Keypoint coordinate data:

────────

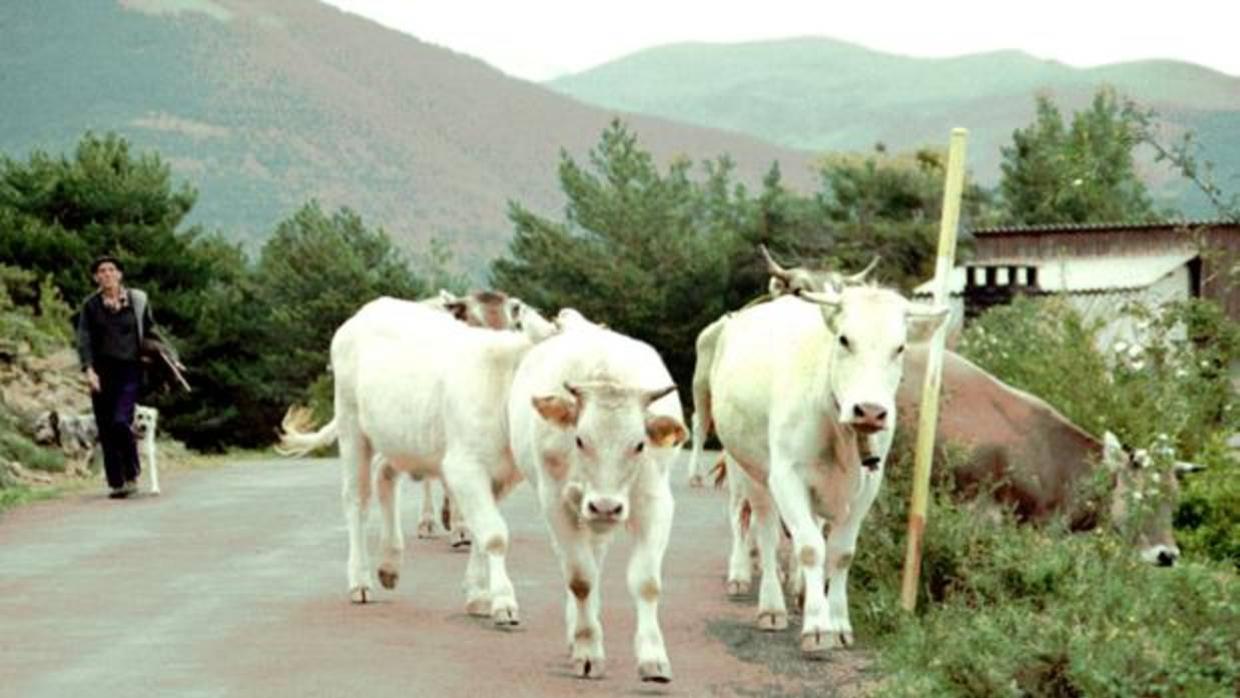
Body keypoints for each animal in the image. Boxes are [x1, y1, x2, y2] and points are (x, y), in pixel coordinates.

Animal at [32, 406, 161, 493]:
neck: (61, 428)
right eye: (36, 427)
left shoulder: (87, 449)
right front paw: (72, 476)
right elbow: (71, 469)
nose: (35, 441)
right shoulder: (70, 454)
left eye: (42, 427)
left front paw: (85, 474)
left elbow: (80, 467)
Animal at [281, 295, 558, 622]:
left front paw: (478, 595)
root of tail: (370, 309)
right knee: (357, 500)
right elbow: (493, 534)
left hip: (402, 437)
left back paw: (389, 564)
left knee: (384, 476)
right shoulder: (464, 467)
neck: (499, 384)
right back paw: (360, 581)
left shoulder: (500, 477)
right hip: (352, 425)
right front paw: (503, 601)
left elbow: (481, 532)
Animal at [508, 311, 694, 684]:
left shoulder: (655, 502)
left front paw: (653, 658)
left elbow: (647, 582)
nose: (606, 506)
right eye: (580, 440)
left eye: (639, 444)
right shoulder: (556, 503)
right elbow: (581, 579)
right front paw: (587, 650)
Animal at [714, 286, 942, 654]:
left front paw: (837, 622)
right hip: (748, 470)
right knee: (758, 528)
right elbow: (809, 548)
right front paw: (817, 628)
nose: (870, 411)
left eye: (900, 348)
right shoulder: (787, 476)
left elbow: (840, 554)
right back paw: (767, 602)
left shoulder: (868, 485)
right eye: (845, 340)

────────

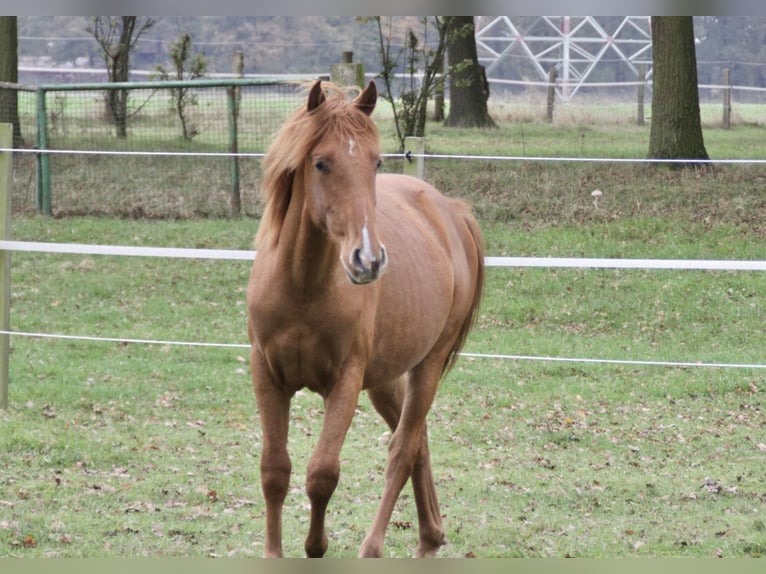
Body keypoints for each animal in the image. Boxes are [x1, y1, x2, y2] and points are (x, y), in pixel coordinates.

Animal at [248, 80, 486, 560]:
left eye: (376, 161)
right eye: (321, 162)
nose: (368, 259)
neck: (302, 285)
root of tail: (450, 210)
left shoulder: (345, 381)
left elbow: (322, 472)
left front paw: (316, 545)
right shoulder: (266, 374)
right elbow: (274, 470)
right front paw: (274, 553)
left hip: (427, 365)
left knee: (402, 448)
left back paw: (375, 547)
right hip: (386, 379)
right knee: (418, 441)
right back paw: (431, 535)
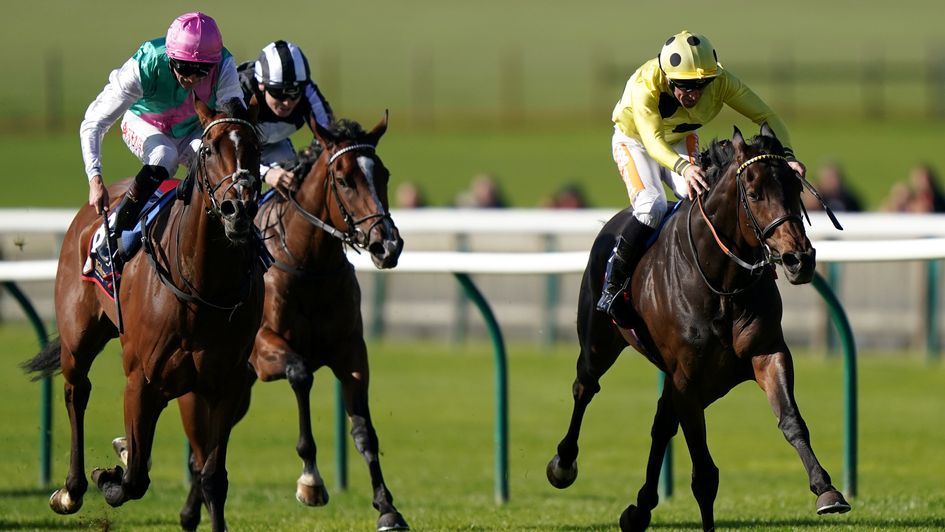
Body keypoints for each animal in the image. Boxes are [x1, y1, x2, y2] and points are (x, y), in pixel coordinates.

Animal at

────────

*Task details:* Search the data above for the string "front" and return every line that has it.

*Answer space:*
right front paw: (72, 476)
left front paw: (85, 474)
left front paw: (478, 595)
right front paw: (503, 601)
left front paw: (653, 658)
right front paw: (587, 650)
left front paw: (837, 622)
right front paw: (817, 628)
left front paw: (316, 545)
right front paw: (274, 553)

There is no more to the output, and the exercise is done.